Dataset entries:
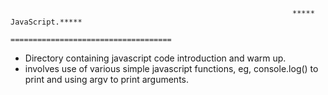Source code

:                                                                    ***** JavaScript.*****
                                                            ====================================
* Directory containing javascript code introduction and warm up.
* involves use of various simple javascript functions, eg, console.log() to print and using argv to print arguments.
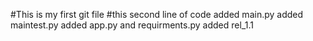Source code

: #This is my first git file
#this second line of code
added main.py
added maintest.py
added app.py and requirments.py
added rel_1.1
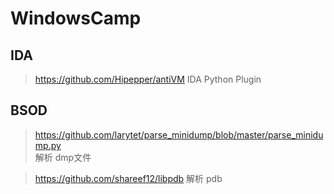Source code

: # WindowsCamp

## IDA
> https://github.com/Hipepper/antiVM   IDA Python Plugin



## BSOD
> https://github.com/larytet/parse_minidump/blob/master/parse_minidump.py   
> 解析 dmp文件

> https://github.com/shareef12/libpdb
> 解析 pdb

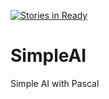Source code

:[![Stories in Ready](https://badge.waffle.io/luridarmawan/SimpleAI.png?label=ready&title=Ready)](https://waffle.io/luridarmawan/SimpleAI)
# SimpleAI
Simple AI with Pascal
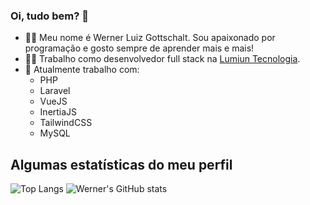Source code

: ### Oi, tudo bem? 👋

- 🙋‍♂️ Meu nome é Werner Luiz Gottschalt. Sou apaixonado por programação e gosto sempre de aprender mais e mais!
- 👨‍💻 Trabalho como desenvolvedor full stack na [Lumiun Tecnologia](https://www.lumiun.com/).
- 🔧 Atualmente trabalho com:
  - PHP
  - Laravel
  - VueJS
  - InertiaJS
  - TailwindCSS
  - MySQL

## Algumas estatísticas do meu perfil

![Top Langs](https://github-readme-stats.vercel.app/api/top-langs/?username=WernerLuiz92&show_icons=true&theme=dark)
![Werner's GitHub stats](https://github-readme-stats.vercel.app/api?username=WernerLuiz92&show_icons=true&theme=dark)
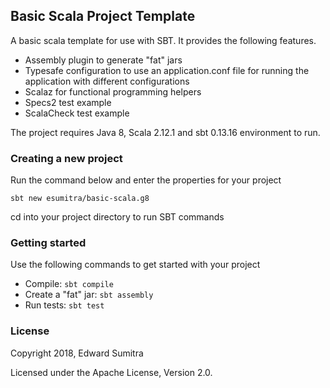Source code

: ## Basic Scala Project Template
A basic scala template for use with SBT. It provides the following features.

 - Assembly plugin to generate "fat" jars
 - Typesafe configuration to use an application.conf file for running the application with different configurations
 - Scalaz for functional programming helpers
 - Specs2 test example
 - ScalaCheck test example

The project requires Java 8, Scala 2.12.1 and sbt 0.13.16 environment to run.

### Creating a new project
Run the command below and enter the properties for your project

`sbt new esumitra/basic-scala.g8`

cd into your project directory to run SBT commands

### Getting started
 Use the following commands to get started with your project

 - Compile: `sbt compile`
 - Create a "fat" jar: `sbt assembly`
 - Run tests: `sbt test`

### License
Copyright 2018, Edward Sumitra

Licensed under the Apache License, Version 2.0.
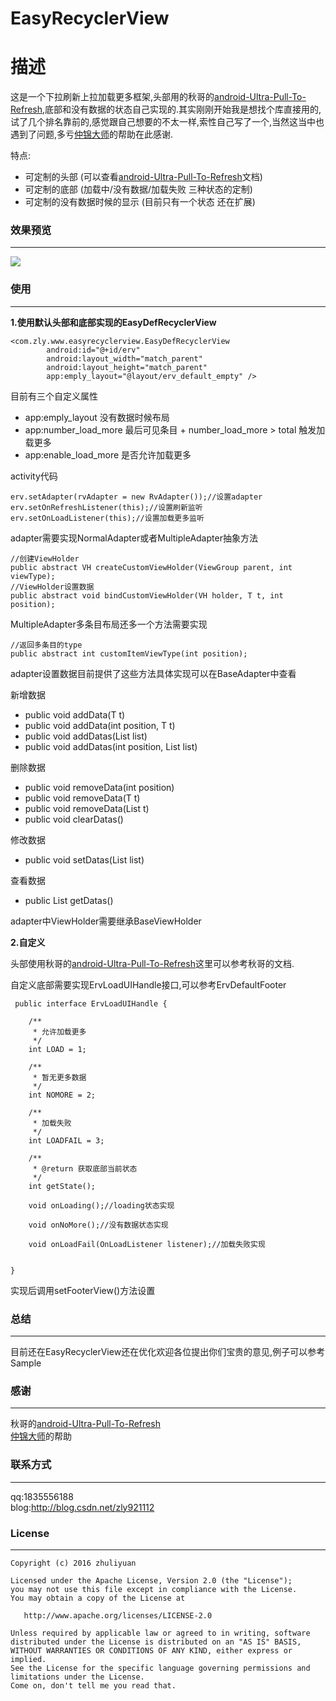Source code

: EasyRecyclerView
=======
**描述**
=======
这是一个下拉刷新上拉加载更多框架,头部用的秋哥的[android-Ultra-Pull-To-Refresh](https://github.com/liaohuqiu/android-Ultra-Pull-To-Refresh),底部和没有数据的状态自己实现的.其实刚刚开始我是想找个库直接用的,试了几个排名靠前的,感觉跟自己想要的不太一样,索性自己写了一个,当然这当中也遇到了问题,多亏[仲锦大师](https://github.com/chenzj-king)的帮助在此感谢.

特点:
- 可定制的头部 (可以查看[android-Ultra-Pull-To-Refresh](https://github.com/liaohuqiu/android-Ultra-Pull-To-Refresh)文档)
- 可定制的底部 (加载中/没有数据/加载失败 三种状态的定制)
- 可定制的没有数据时候的显示 (目前只有一个状态 还在扩展)

### **效果预览**

---------------
![](http://of1ktyksz.bkt.clouddn.com/EasyRecyclerView.gif)

### **使用**

---------------
**1.使用默认头部和底部实现的EasyDefRecyclerView**

    <com.zly.www.easyrecyclerview.EasyDefRecyclerView
            android:id="@+id/erv"
            android:layout_width="match_parent"
            android:layout_height="match_parent"
            app:emply_layout="@layout/erv_default_empty" />

目前有三个自定义属性
- app:emply_layout 没有数据时候布局
- app:number_load_more 最后可见条目 + number_load_more > total 触发加载更多
- app:enable_load_more 是否允许加载更多


activity代码

    erv.setAdapter(rvAdapter = new RvAdapter());//设置adapter
    erv.setOnRefreshListener(this);//设置刷新监听
    erv.setOnLoadListener(this);//设置加载更多监听

adapter需要实现NormalAdapter或者MultipleAdapter抽象方法

    //创建ViewHolder
    public abstract VH createCustomViewHolder(ViewGroup parent, int viewType);
    //ViewHolder设置数据
    public abstract void bindCustomViewHolder(VH holder, T t, int position);

MultipleAdapter多条目布局还多一个方法需要实现

    //返回多条目的type
    public abstract int customItemViewType(int position);

adapter设置数据目前提供了这些方法具体实现可以在BaseAdapter中查看

新增数据
- public void addData(T t)
- public void addData(int position, T t)
- public void addDatas(List<T> list)
- public void addDatas(int position, List<T> list)

删除数据
- public void removeData(int position)
- public void removeData(T t)
- public void removeData(List<T> t)
- public void clearDatas()

修改数据
- public void setDatas(List<T> list)

查看数据
- public List<T> getDatas()

adapter中ViewHolder需要继承BaseViewHolder

**2.自定义**

头部使用秋哥的[android-Ultra-Pull-To-Refresh](https://github.com/liaohuqiu/android-Ultra-Pull-To-Refresh)这里可以参考秋哥的文档.

自定义底部需要实现ErvLoadUIHandle接口,可以参考ErvDefaultFooter

     public interface ErvLoadUIHandle {

        /**
         * 允许加载更多
         */
        int LOAD = 1;

        /**
         * 暂无更多数据
         */
        int NOMORE = 2;

        /**
         * 加载失败
         */
        int LOADFAIL = 3;

        /**
         * @return 获取底部当前状态
         */
        int getState();

        void onLoading();//loading状态实现

        void onNoMore();//没有数据状态实现

        void onLoadFail(OnLoadListener listener);//加载失败实现


    }

实现后调用setFooterView()方法设置

### **总结**
----
目前还在EasyRecyclerView还在优化欢迎各位提出你们宝贵的意见,例子可以参考Sample

### **感谢**
----
秋哥的[android-Ultra-Pull-To-Refresh](https://github.com/liaohuqiu/android-Ultra-Pull-To-Refresh)</br>
[仲锦大师](https://github.com/chenzj-king)的帮助

### **联系方式**
----
qq:1835556188</br>
blog:http://blog.csdn.net/zly921112</br>

### **License**
---
    Copyright (c) 2016 zhuliyuan

    Licensed under the Apache License, Version 2.0 (the "License");
    you may not use this file except in compliance with the License.
    You may obtain a copy of the License at

       http://www.apache.org/licenses/LICENSE-2.0

    Unless required by applicable law or agreed to in writing, software
    distributed under the License is distributed on an "AS IS" BASIS,
    WITHOUT WARRANTIES OR CONDITIONS OF ANY KIND, either express or implied.
    See the License for the specific language governing permissions and
    limitations under the License.
    Come on, don't tell me you read that.
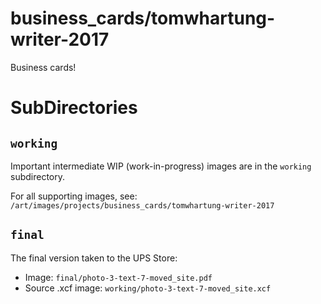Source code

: 
# business_cards/tomwhartung-writer-2017

Business cards!

# SubDirectories

## `working`

Important intermediate WIP (work-in-progress) images are in the `working` subdirectory.

For all supporting images, see: `/art/images/projects/business_cards/tomwhartung-writer-2017`

## `final`

The final version taken to the UPS Store:

- Image: `final/photo-3-text-7-moved_site.pdf`
- Source .xcf image: `working/photo-3-text-7-moved_site.xcf`


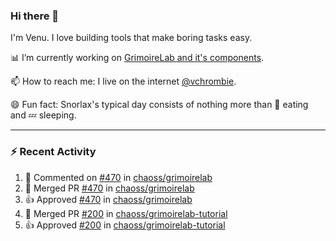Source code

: ### Hi there 👋

I'm Venu. I love building tools that make boring tasks easy.

📊 I’m currently working on [GrimoireLab and it's components](https://chaoss.github.io/grimoirelab).

📫 How to reach me: I live on the internet [@vchrombie](https://www.google.co.in/search?q=vchrombie).

😄 Fun fact: Snorlax's typical day consists of nothing more than :doughnut: eating and :zzz: sleeping.

---

### :zap: Recent Activity

<!--RECENT_ACTIVITY:start-->
1. 💬 Commented on [#470](https://github.com/chaoss/grimoirelab/pull/470#issuecomment-1047570300) in [chaoss/grimoirelab](https://github.com/chaoss/grimoirelab)
2. 🎉 Merged PR [#470](https://github.com/chaoss/grimoirelab/pull/470) in [chaoss/grimoirelab](https://github.com/chaoss/grimoirelab)
3. 👍 Approved [#470](https://github.com/chaoss/grimoirelab/pull/470#pullrequestreview-889440303) in [chaoss/grimoirelab](https://github.com/chaoss/grimoirelab)
4. 🎉 Merged PR [#200](https://github.com/chaoss/grimoirelab-tutorial/pull/200) in [chaoss/grimoirelab-tutorial](https://github.com/chaoss/grimoirelab-tutorial)
5. 👍 Approved [#200](https://github.com/chaoss/grimoirelab-tutorial/pull/200#pullrequestreview-889438495) in [chaoss/grimoirelab-tutorial](https://github.com/chaoss/grimoirelab-tutorial)
<!--RECENT_ACTIVITY:end-->

<!--
**vchrombie/vchrombie** is a ✨ _special_ ✨ repository because its `README.md` (this file) appears on your GitHub profile.

Here are some ideas to get you started:

- 🔭 I’m currently working on ...
- 🌱 I’m currently learning ...
- 👯 I’m looking to collaborate on ...
- 🤔 I’m looking for help with ...
- 💬 Ask me about ...
- 📫 How to reach me: ...
- 😄 Pronouns: ...
- ⚡ Fun fact: ...
-->
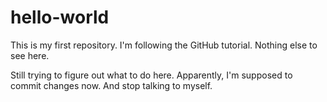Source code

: # hello-world
This is my first repository. I'm following the GitHub tutorial. Nothing else to see here. 

Still trying to figure out what to do here. Apparently, I'm supposed to commit changes now. And stop talking to myself.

__WHAT THE TASK ASKS__: Recast everything from the line containing "adapter设置数据目前提" down to the line containing "void onLoadFail(OnLoadListener listener);//加载失败实现", both included, as a numbered list with one line per item. Leave out the blank lines.

__FINAL ANSWER__:
1. adapter设置数据目前提供了这些方法具体实现可以在BaseAdapter中查看
2. 新增数据
3. - public void addData(T t)
4. - public void addData(int position, T t)
5. - public void addDatas(List<T> list)
6. - public void addDatas(int position, List<T> list)
7. 删除数据
8. - public void removeData(int position)
9. - public void removeData(T t)
10. - public void removeData(List<T> t)
11. - public void clearDatas()
12. 修改数据
13. - public void setDatas(List<T> list)
14. 查看数据
15. - public List<T> getDatas()
16. adapter中ViewHolder需要继承BaseViewHolder
17. **2.自定义**
18. 头部使用秋哥的[android-Ultra-Pull-To-Refresh](https://github.com/liaohuqiu/android-Ultra-Pull-To-Refresh)这里可以参考秋哥的文档.
19. 自定义底部需要实现ErvLoadUIHandle接口,可以参考ErvDefaultFooter
20.      public interface ErvLoadUIHandle {
21.         /**
22.          * 允许加载更多
23.          */
24.         int LOAD = 1;
25.         /**
26.          * 暂无更多数据
27.          */
28.         int NOMORE = 2;
29.         /**
30.          * 加载失败
31.          */
32.         int LOADFAIL = 3;
33.         /**
34.          * @return 获取底部当前状态
35.          */
36.         int getState();
37.         void onLoading();//loading状态实现
38.         void onNoMore();//没有数据状态实现
39.         void onLoadFail(OnLoadListener listener);//加载失败实现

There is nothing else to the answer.